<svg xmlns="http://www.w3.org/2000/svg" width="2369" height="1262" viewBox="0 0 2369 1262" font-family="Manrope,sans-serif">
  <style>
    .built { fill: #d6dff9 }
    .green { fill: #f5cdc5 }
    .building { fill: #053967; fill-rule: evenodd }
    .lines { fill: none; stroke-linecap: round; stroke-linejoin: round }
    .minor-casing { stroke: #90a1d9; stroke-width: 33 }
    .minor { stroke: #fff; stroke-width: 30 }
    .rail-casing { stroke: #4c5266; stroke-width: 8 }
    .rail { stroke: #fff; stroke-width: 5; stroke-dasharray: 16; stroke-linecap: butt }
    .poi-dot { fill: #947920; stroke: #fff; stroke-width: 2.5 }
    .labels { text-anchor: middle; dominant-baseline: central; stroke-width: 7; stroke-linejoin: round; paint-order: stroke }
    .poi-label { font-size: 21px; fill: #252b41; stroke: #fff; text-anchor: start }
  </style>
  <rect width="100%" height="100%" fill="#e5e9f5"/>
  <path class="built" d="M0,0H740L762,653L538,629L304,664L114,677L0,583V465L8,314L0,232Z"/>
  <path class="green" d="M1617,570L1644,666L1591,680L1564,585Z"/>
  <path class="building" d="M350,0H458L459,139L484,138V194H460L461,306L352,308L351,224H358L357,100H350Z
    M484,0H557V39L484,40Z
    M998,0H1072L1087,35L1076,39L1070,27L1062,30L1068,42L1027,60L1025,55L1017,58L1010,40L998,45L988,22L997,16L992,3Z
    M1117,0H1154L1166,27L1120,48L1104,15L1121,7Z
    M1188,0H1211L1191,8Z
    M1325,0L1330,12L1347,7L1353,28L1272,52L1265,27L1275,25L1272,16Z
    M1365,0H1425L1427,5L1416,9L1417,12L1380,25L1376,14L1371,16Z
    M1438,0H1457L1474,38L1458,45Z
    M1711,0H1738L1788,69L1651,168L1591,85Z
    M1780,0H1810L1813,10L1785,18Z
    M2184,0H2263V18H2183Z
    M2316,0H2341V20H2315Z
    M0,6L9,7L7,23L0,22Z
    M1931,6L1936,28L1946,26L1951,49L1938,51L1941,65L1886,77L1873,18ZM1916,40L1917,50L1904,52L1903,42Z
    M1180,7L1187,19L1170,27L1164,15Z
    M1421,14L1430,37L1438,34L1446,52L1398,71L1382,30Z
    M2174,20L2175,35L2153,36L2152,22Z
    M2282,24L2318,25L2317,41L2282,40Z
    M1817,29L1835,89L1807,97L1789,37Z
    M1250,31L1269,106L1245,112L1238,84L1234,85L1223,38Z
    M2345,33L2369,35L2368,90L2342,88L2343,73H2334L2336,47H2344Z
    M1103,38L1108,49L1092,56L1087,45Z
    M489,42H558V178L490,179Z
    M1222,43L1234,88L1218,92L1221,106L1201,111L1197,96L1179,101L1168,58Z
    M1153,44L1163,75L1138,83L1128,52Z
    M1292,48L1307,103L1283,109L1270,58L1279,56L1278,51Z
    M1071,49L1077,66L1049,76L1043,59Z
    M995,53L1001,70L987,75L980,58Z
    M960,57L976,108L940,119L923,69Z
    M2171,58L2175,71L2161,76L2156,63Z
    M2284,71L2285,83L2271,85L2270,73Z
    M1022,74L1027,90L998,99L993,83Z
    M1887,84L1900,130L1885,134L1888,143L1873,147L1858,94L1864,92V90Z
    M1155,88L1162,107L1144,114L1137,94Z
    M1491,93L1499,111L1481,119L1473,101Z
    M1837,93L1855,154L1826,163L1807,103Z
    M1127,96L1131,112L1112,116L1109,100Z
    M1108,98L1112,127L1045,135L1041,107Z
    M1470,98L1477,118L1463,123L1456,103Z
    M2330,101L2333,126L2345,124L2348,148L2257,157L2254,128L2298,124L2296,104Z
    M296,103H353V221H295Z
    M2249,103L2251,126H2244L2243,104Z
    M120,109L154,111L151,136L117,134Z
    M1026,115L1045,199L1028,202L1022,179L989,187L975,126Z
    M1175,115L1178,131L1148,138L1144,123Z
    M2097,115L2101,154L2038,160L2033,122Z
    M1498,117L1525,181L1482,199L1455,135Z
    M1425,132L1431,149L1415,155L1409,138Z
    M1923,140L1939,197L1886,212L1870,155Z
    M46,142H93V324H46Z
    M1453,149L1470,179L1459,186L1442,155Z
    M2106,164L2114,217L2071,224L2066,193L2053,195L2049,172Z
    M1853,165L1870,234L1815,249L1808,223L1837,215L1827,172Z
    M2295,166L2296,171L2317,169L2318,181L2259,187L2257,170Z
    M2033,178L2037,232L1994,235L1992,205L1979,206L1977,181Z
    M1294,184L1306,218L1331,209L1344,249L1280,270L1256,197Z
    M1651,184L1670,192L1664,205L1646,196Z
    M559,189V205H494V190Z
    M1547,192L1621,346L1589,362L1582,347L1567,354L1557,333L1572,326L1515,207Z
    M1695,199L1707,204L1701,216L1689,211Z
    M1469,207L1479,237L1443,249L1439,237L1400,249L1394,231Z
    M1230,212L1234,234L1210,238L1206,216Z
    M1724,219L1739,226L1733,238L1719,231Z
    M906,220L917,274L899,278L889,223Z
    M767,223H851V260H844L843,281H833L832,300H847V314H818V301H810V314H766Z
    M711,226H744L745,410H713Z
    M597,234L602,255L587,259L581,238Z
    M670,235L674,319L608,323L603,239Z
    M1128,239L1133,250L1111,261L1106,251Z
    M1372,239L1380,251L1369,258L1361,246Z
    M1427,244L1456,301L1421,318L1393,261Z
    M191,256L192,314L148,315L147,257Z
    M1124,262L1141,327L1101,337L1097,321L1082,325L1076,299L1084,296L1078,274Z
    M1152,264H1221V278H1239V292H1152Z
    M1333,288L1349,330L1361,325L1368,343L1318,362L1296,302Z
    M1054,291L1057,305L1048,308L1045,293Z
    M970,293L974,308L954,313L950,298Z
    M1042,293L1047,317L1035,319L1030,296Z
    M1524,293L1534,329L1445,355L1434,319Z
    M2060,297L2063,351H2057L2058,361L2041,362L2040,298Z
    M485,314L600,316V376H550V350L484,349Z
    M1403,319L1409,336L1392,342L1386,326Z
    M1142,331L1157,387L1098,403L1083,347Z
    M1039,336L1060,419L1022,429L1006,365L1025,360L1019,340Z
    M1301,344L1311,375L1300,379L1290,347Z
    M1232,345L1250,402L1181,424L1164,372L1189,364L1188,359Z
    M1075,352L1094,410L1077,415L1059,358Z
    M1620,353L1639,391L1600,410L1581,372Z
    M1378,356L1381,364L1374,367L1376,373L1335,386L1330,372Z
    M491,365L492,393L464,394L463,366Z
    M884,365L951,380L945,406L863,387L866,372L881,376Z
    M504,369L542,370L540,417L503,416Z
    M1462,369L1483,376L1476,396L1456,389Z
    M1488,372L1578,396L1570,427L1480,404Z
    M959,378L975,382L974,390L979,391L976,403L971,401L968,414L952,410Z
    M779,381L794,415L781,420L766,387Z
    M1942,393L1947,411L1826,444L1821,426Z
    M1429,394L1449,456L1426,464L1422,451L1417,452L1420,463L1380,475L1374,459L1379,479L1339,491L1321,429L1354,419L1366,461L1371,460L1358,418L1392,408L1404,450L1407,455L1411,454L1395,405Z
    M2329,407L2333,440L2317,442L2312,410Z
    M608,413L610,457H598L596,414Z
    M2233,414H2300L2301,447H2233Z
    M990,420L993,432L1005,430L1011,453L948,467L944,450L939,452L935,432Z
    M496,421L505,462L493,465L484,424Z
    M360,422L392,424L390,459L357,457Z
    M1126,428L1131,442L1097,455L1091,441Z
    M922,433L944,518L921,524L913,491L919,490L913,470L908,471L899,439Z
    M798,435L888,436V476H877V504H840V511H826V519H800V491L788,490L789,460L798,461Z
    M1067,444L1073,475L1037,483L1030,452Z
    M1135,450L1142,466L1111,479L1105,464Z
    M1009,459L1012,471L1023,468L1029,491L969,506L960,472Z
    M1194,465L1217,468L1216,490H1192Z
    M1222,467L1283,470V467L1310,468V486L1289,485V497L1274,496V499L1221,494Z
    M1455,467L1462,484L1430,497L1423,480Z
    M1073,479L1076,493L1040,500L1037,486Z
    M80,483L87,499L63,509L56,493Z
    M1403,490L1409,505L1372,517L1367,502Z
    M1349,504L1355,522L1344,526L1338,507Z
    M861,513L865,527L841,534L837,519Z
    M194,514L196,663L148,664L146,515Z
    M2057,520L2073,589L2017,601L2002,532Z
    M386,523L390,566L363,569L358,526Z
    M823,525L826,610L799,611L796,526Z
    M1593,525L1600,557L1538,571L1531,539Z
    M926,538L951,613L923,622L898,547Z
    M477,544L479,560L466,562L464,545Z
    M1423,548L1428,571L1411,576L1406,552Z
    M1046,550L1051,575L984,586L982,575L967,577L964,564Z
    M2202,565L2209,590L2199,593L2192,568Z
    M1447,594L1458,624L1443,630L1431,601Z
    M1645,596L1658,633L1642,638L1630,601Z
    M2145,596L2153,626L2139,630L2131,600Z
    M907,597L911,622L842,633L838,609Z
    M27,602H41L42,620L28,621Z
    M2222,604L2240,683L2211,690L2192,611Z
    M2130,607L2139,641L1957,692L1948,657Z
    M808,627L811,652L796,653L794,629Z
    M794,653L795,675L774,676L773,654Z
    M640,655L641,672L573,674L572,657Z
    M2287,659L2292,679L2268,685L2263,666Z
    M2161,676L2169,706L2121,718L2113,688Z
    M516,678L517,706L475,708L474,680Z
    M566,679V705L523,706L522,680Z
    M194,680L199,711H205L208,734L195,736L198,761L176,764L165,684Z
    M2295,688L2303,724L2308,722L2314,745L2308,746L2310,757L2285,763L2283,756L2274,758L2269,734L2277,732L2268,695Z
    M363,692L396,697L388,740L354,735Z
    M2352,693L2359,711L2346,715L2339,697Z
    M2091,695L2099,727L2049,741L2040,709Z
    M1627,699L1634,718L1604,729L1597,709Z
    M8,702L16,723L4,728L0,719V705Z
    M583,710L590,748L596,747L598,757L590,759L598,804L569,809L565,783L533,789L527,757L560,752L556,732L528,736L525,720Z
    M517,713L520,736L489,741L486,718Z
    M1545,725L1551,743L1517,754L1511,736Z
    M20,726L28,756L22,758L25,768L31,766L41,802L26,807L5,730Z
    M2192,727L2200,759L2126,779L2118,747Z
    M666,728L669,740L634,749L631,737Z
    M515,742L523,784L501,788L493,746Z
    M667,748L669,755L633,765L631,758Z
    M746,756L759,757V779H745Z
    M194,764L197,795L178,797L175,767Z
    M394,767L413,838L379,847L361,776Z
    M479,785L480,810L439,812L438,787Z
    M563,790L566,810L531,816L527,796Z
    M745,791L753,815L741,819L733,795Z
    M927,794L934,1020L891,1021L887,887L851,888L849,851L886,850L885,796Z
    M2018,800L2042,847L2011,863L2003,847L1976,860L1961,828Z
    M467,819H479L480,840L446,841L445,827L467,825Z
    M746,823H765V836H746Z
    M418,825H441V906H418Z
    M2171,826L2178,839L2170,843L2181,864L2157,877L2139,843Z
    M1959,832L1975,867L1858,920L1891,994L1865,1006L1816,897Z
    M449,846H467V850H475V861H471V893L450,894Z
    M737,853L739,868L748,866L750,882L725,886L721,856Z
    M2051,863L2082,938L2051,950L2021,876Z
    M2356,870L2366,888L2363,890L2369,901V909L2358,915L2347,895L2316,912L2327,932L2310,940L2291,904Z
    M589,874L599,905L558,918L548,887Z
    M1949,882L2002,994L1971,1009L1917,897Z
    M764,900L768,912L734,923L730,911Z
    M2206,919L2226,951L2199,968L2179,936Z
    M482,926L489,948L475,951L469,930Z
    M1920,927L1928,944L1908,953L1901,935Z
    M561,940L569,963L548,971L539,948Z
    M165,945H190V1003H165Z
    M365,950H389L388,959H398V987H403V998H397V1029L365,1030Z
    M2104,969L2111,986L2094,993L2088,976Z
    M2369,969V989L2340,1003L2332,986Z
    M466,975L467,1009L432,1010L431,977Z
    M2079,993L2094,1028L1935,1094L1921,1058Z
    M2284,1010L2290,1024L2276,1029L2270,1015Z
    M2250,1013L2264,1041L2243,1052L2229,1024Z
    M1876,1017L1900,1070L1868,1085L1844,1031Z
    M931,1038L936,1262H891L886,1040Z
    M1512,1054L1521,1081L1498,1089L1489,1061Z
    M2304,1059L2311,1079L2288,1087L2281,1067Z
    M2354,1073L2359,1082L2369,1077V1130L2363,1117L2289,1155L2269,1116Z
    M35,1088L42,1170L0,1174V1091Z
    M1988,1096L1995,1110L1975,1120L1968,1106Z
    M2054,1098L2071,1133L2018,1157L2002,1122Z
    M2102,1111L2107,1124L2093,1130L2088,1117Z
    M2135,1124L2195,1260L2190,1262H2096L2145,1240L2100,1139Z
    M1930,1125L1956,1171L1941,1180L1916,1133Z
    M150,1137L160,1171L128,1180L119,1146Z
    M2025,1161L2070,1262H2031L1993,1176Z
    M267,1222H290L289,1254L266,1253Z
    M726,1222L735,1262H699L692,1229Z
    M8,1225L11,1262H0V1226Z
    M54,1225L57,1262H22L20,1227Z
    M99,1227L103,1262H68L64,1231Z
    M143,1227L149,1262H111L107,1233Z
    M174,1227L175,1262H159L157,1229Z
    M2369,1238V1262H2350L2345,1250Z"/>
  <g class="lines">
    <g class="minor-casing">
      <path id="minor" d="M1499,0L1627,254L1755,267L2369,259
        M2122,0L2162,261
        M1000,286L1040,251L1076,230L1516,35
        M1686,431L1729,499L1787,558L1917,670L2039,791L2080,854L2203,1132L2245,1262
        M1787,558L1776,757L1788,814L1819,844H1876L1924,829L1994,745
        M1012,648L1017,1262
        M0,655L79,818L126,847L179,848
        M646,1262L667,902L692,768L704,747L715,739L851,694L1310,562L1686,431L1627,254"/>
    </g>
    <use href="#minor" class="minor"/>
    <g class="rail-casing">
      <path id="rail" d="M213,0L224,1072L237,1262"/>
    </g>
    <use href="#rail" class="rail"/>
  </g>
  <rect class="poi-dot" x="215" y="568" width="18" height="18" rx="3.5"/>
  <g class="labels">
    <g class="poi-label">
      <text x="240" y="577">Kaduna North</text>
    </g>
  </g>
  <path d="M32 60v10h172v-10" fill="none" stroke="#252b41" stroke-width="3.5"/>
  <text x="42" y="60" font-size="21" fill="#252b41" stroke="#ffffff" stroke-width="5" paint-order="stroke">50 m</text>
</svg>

---

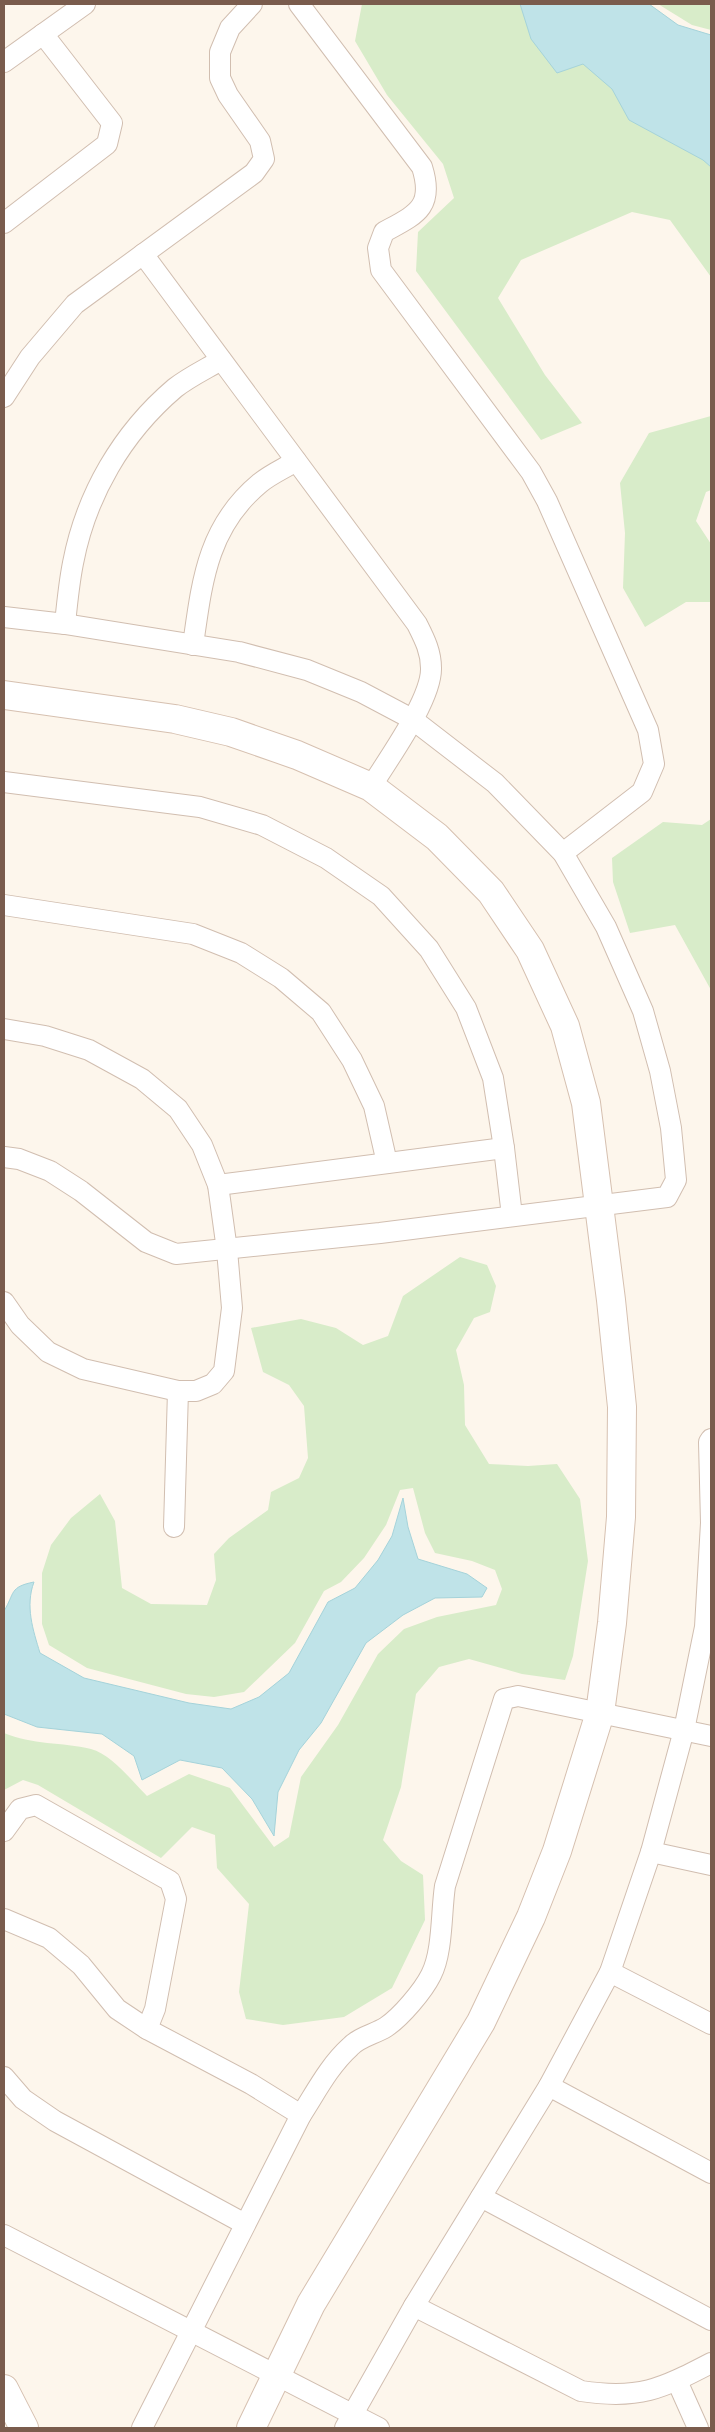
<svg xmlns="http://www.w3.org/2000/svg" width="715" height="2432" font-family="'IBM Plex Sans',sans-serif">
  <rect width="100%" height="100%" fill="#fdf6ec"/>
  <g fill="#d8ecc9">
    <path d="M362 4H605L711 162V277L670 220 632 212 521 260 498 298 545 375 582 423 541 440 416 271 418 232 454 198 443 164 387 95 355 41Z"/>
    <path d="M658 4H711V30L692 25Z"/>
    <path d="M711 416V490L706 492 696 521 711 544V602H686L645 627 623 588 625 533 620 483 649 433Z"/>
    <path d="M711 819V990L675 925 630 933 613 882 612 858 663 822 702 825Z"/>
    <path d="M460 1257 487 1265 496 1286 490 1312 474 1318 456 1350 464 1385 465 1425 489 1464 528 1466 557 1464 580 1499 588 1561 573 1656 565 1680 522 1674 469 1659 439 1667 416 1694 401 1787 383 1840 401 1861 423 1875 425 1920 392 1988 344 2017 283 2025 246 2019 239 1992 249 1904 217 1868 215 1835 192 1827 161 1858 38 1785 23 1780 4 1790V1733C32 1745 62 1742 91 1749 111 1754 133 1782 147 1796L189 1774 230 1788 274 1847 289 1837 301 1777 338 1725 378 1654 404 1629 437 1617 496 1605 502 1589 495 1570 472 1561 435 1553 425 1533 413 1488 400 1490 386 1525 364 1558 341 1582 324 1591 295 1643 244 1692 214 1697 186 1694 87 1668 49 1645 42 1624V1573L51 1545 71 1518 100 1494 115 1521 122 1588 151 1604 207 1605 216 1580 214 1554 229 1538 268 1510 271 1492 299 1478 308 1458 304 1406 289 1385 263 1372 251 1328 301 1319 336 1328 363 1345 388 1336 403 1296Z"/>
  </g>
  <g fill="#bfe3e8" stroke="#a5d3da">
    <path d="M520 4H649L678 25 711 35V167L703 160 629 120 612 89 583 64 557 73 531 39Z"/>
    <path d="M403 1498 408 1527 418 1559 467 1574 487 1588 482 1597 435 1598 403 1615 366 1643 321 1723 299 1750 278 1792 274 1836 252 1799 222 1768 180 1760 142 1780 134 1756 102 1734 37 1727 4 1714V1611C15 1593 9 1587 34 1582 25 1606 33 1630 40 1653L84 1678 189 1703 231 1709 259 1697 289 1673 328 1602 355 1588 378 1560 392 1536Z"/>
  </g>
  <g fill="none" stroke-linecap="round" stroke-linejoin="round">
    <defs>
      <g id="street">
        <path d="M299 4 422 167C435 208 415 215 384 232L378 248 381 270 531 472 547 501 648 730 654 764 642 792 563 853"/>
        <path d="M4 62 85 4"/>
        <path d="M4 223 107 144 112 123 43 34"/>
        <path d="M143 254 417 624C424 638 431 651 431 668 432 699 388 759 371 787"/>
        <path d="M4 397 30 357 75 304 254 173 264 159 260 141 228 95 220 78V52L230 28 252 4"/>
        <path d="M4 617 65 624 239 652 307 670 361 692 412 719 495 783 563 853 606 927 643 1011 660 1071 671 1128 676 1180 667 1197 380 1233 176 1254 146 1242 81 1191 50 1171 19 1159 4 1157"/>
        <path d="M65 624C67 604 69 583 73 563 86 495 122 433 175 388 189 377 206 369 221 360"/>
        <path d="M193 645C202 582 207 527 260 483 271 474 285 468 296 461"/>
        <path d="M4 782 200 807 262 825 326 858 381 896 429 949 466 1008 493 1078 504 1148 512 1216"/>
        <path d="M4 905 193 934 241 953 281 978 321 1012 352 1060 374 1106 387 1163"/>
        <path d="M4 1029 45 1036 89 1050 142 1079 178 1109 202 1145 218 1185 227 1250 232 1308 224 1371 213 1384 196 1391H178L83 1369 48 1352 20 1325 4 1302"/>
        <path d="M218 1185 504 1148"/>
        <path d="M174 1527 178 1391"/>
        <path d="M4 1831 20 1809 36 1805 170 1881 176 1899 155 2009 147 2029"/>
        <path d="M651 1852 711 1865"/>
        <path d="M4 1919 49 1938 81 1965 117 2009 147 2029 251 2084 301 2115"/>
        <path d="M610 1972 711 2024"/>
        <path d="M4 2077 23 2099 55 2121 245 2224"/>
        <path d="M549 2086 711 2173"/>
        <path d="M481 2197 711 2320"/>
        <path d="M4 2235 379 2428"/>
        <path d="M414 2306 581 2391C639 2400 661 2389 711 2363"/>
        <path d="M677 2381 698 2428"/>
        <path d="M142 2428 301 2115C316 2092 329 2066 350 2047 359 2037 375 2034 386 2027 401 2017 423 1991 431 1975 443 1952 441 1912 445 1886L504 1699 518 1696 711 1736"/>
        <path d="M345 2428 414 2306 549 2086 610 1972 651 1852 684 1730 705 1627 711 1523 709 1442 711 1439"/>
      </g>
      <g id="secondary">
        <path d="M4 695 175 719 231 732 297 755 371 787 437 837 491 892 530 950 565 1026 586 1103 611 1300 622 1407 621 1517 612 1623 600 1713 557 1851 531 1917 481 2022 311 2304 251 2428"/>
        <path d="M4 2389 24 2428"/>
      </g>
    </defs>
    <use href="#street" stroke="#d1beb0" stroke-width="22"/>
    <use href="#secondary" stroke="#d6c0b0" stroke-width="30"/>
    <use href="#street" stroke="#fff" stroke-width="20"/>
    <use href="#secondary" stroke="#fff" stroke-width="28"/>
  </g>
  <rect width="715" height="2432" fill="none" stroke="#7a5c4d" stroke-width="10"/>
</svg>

▸ WHAT IS EXPECTED: Give the number of lines in the entries that include the string "round", and nothing more.

▸ EXPECTED ANSWER: 3